**DIRECTIONS:**
A single number is the answer here: the count of lines in the data below that include the word "hand".

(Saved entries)
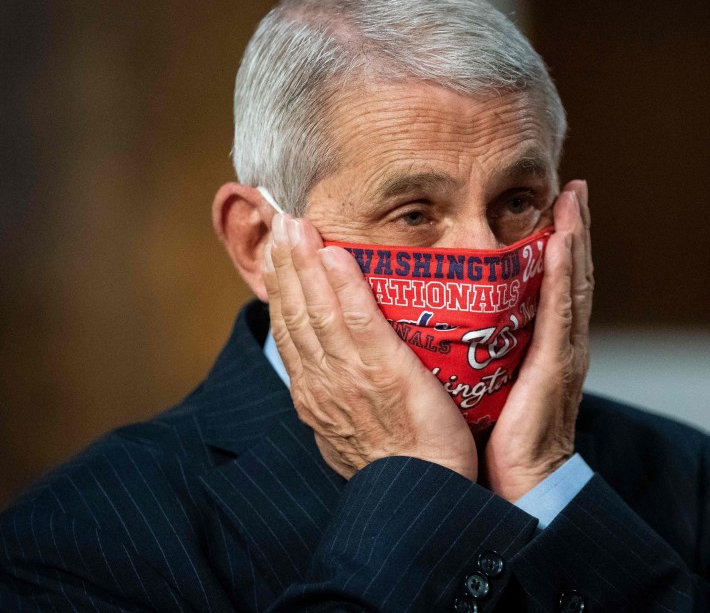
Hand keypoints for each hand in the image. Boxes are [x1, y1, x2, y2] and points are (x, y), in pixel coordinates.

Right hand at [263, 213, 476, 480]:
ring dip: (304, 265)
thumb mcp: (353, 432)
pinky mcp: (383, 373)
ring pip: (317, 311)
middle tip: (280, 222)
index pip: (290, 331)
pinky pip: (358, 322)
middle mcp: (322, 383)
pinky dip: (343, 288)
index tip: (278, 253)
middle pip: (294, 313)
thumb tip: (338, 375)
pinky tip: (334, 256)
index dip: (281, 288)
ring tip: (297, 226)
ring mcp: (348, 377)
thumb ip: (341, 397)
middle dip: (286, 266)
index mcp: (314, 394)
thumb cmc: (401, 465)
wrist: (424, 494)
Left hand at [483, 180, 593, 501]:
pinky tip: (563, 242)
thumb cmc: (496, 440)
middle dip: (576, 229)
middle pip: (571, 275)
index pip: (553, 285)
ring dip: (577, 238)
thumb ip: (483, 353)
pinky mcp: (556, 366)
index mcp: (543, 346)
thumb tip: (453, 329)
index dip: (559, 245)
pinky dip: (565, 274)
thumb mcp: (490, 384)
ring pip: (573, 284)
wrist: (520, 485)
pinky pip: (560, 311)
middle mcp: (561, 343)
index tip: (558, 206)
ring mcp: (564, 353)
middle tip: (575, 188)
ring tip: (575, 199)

* * *

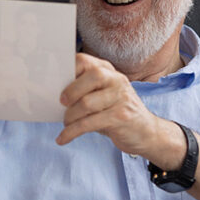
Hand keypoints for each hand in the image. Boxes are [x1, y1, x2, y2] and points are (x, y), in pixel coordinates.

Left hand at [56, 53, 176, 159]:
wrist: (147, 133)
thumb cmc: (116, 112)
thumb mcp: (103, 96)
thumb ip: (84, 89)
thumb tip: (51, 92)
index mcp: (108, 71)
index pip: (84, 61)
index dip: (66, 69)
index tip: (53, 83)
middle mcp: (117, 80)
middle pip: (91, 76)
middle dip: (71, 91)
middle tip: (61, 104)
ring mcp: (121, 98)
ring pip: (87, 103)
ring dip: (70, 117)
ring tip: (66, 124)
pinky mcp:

**REPLY TO THE TASK:**
5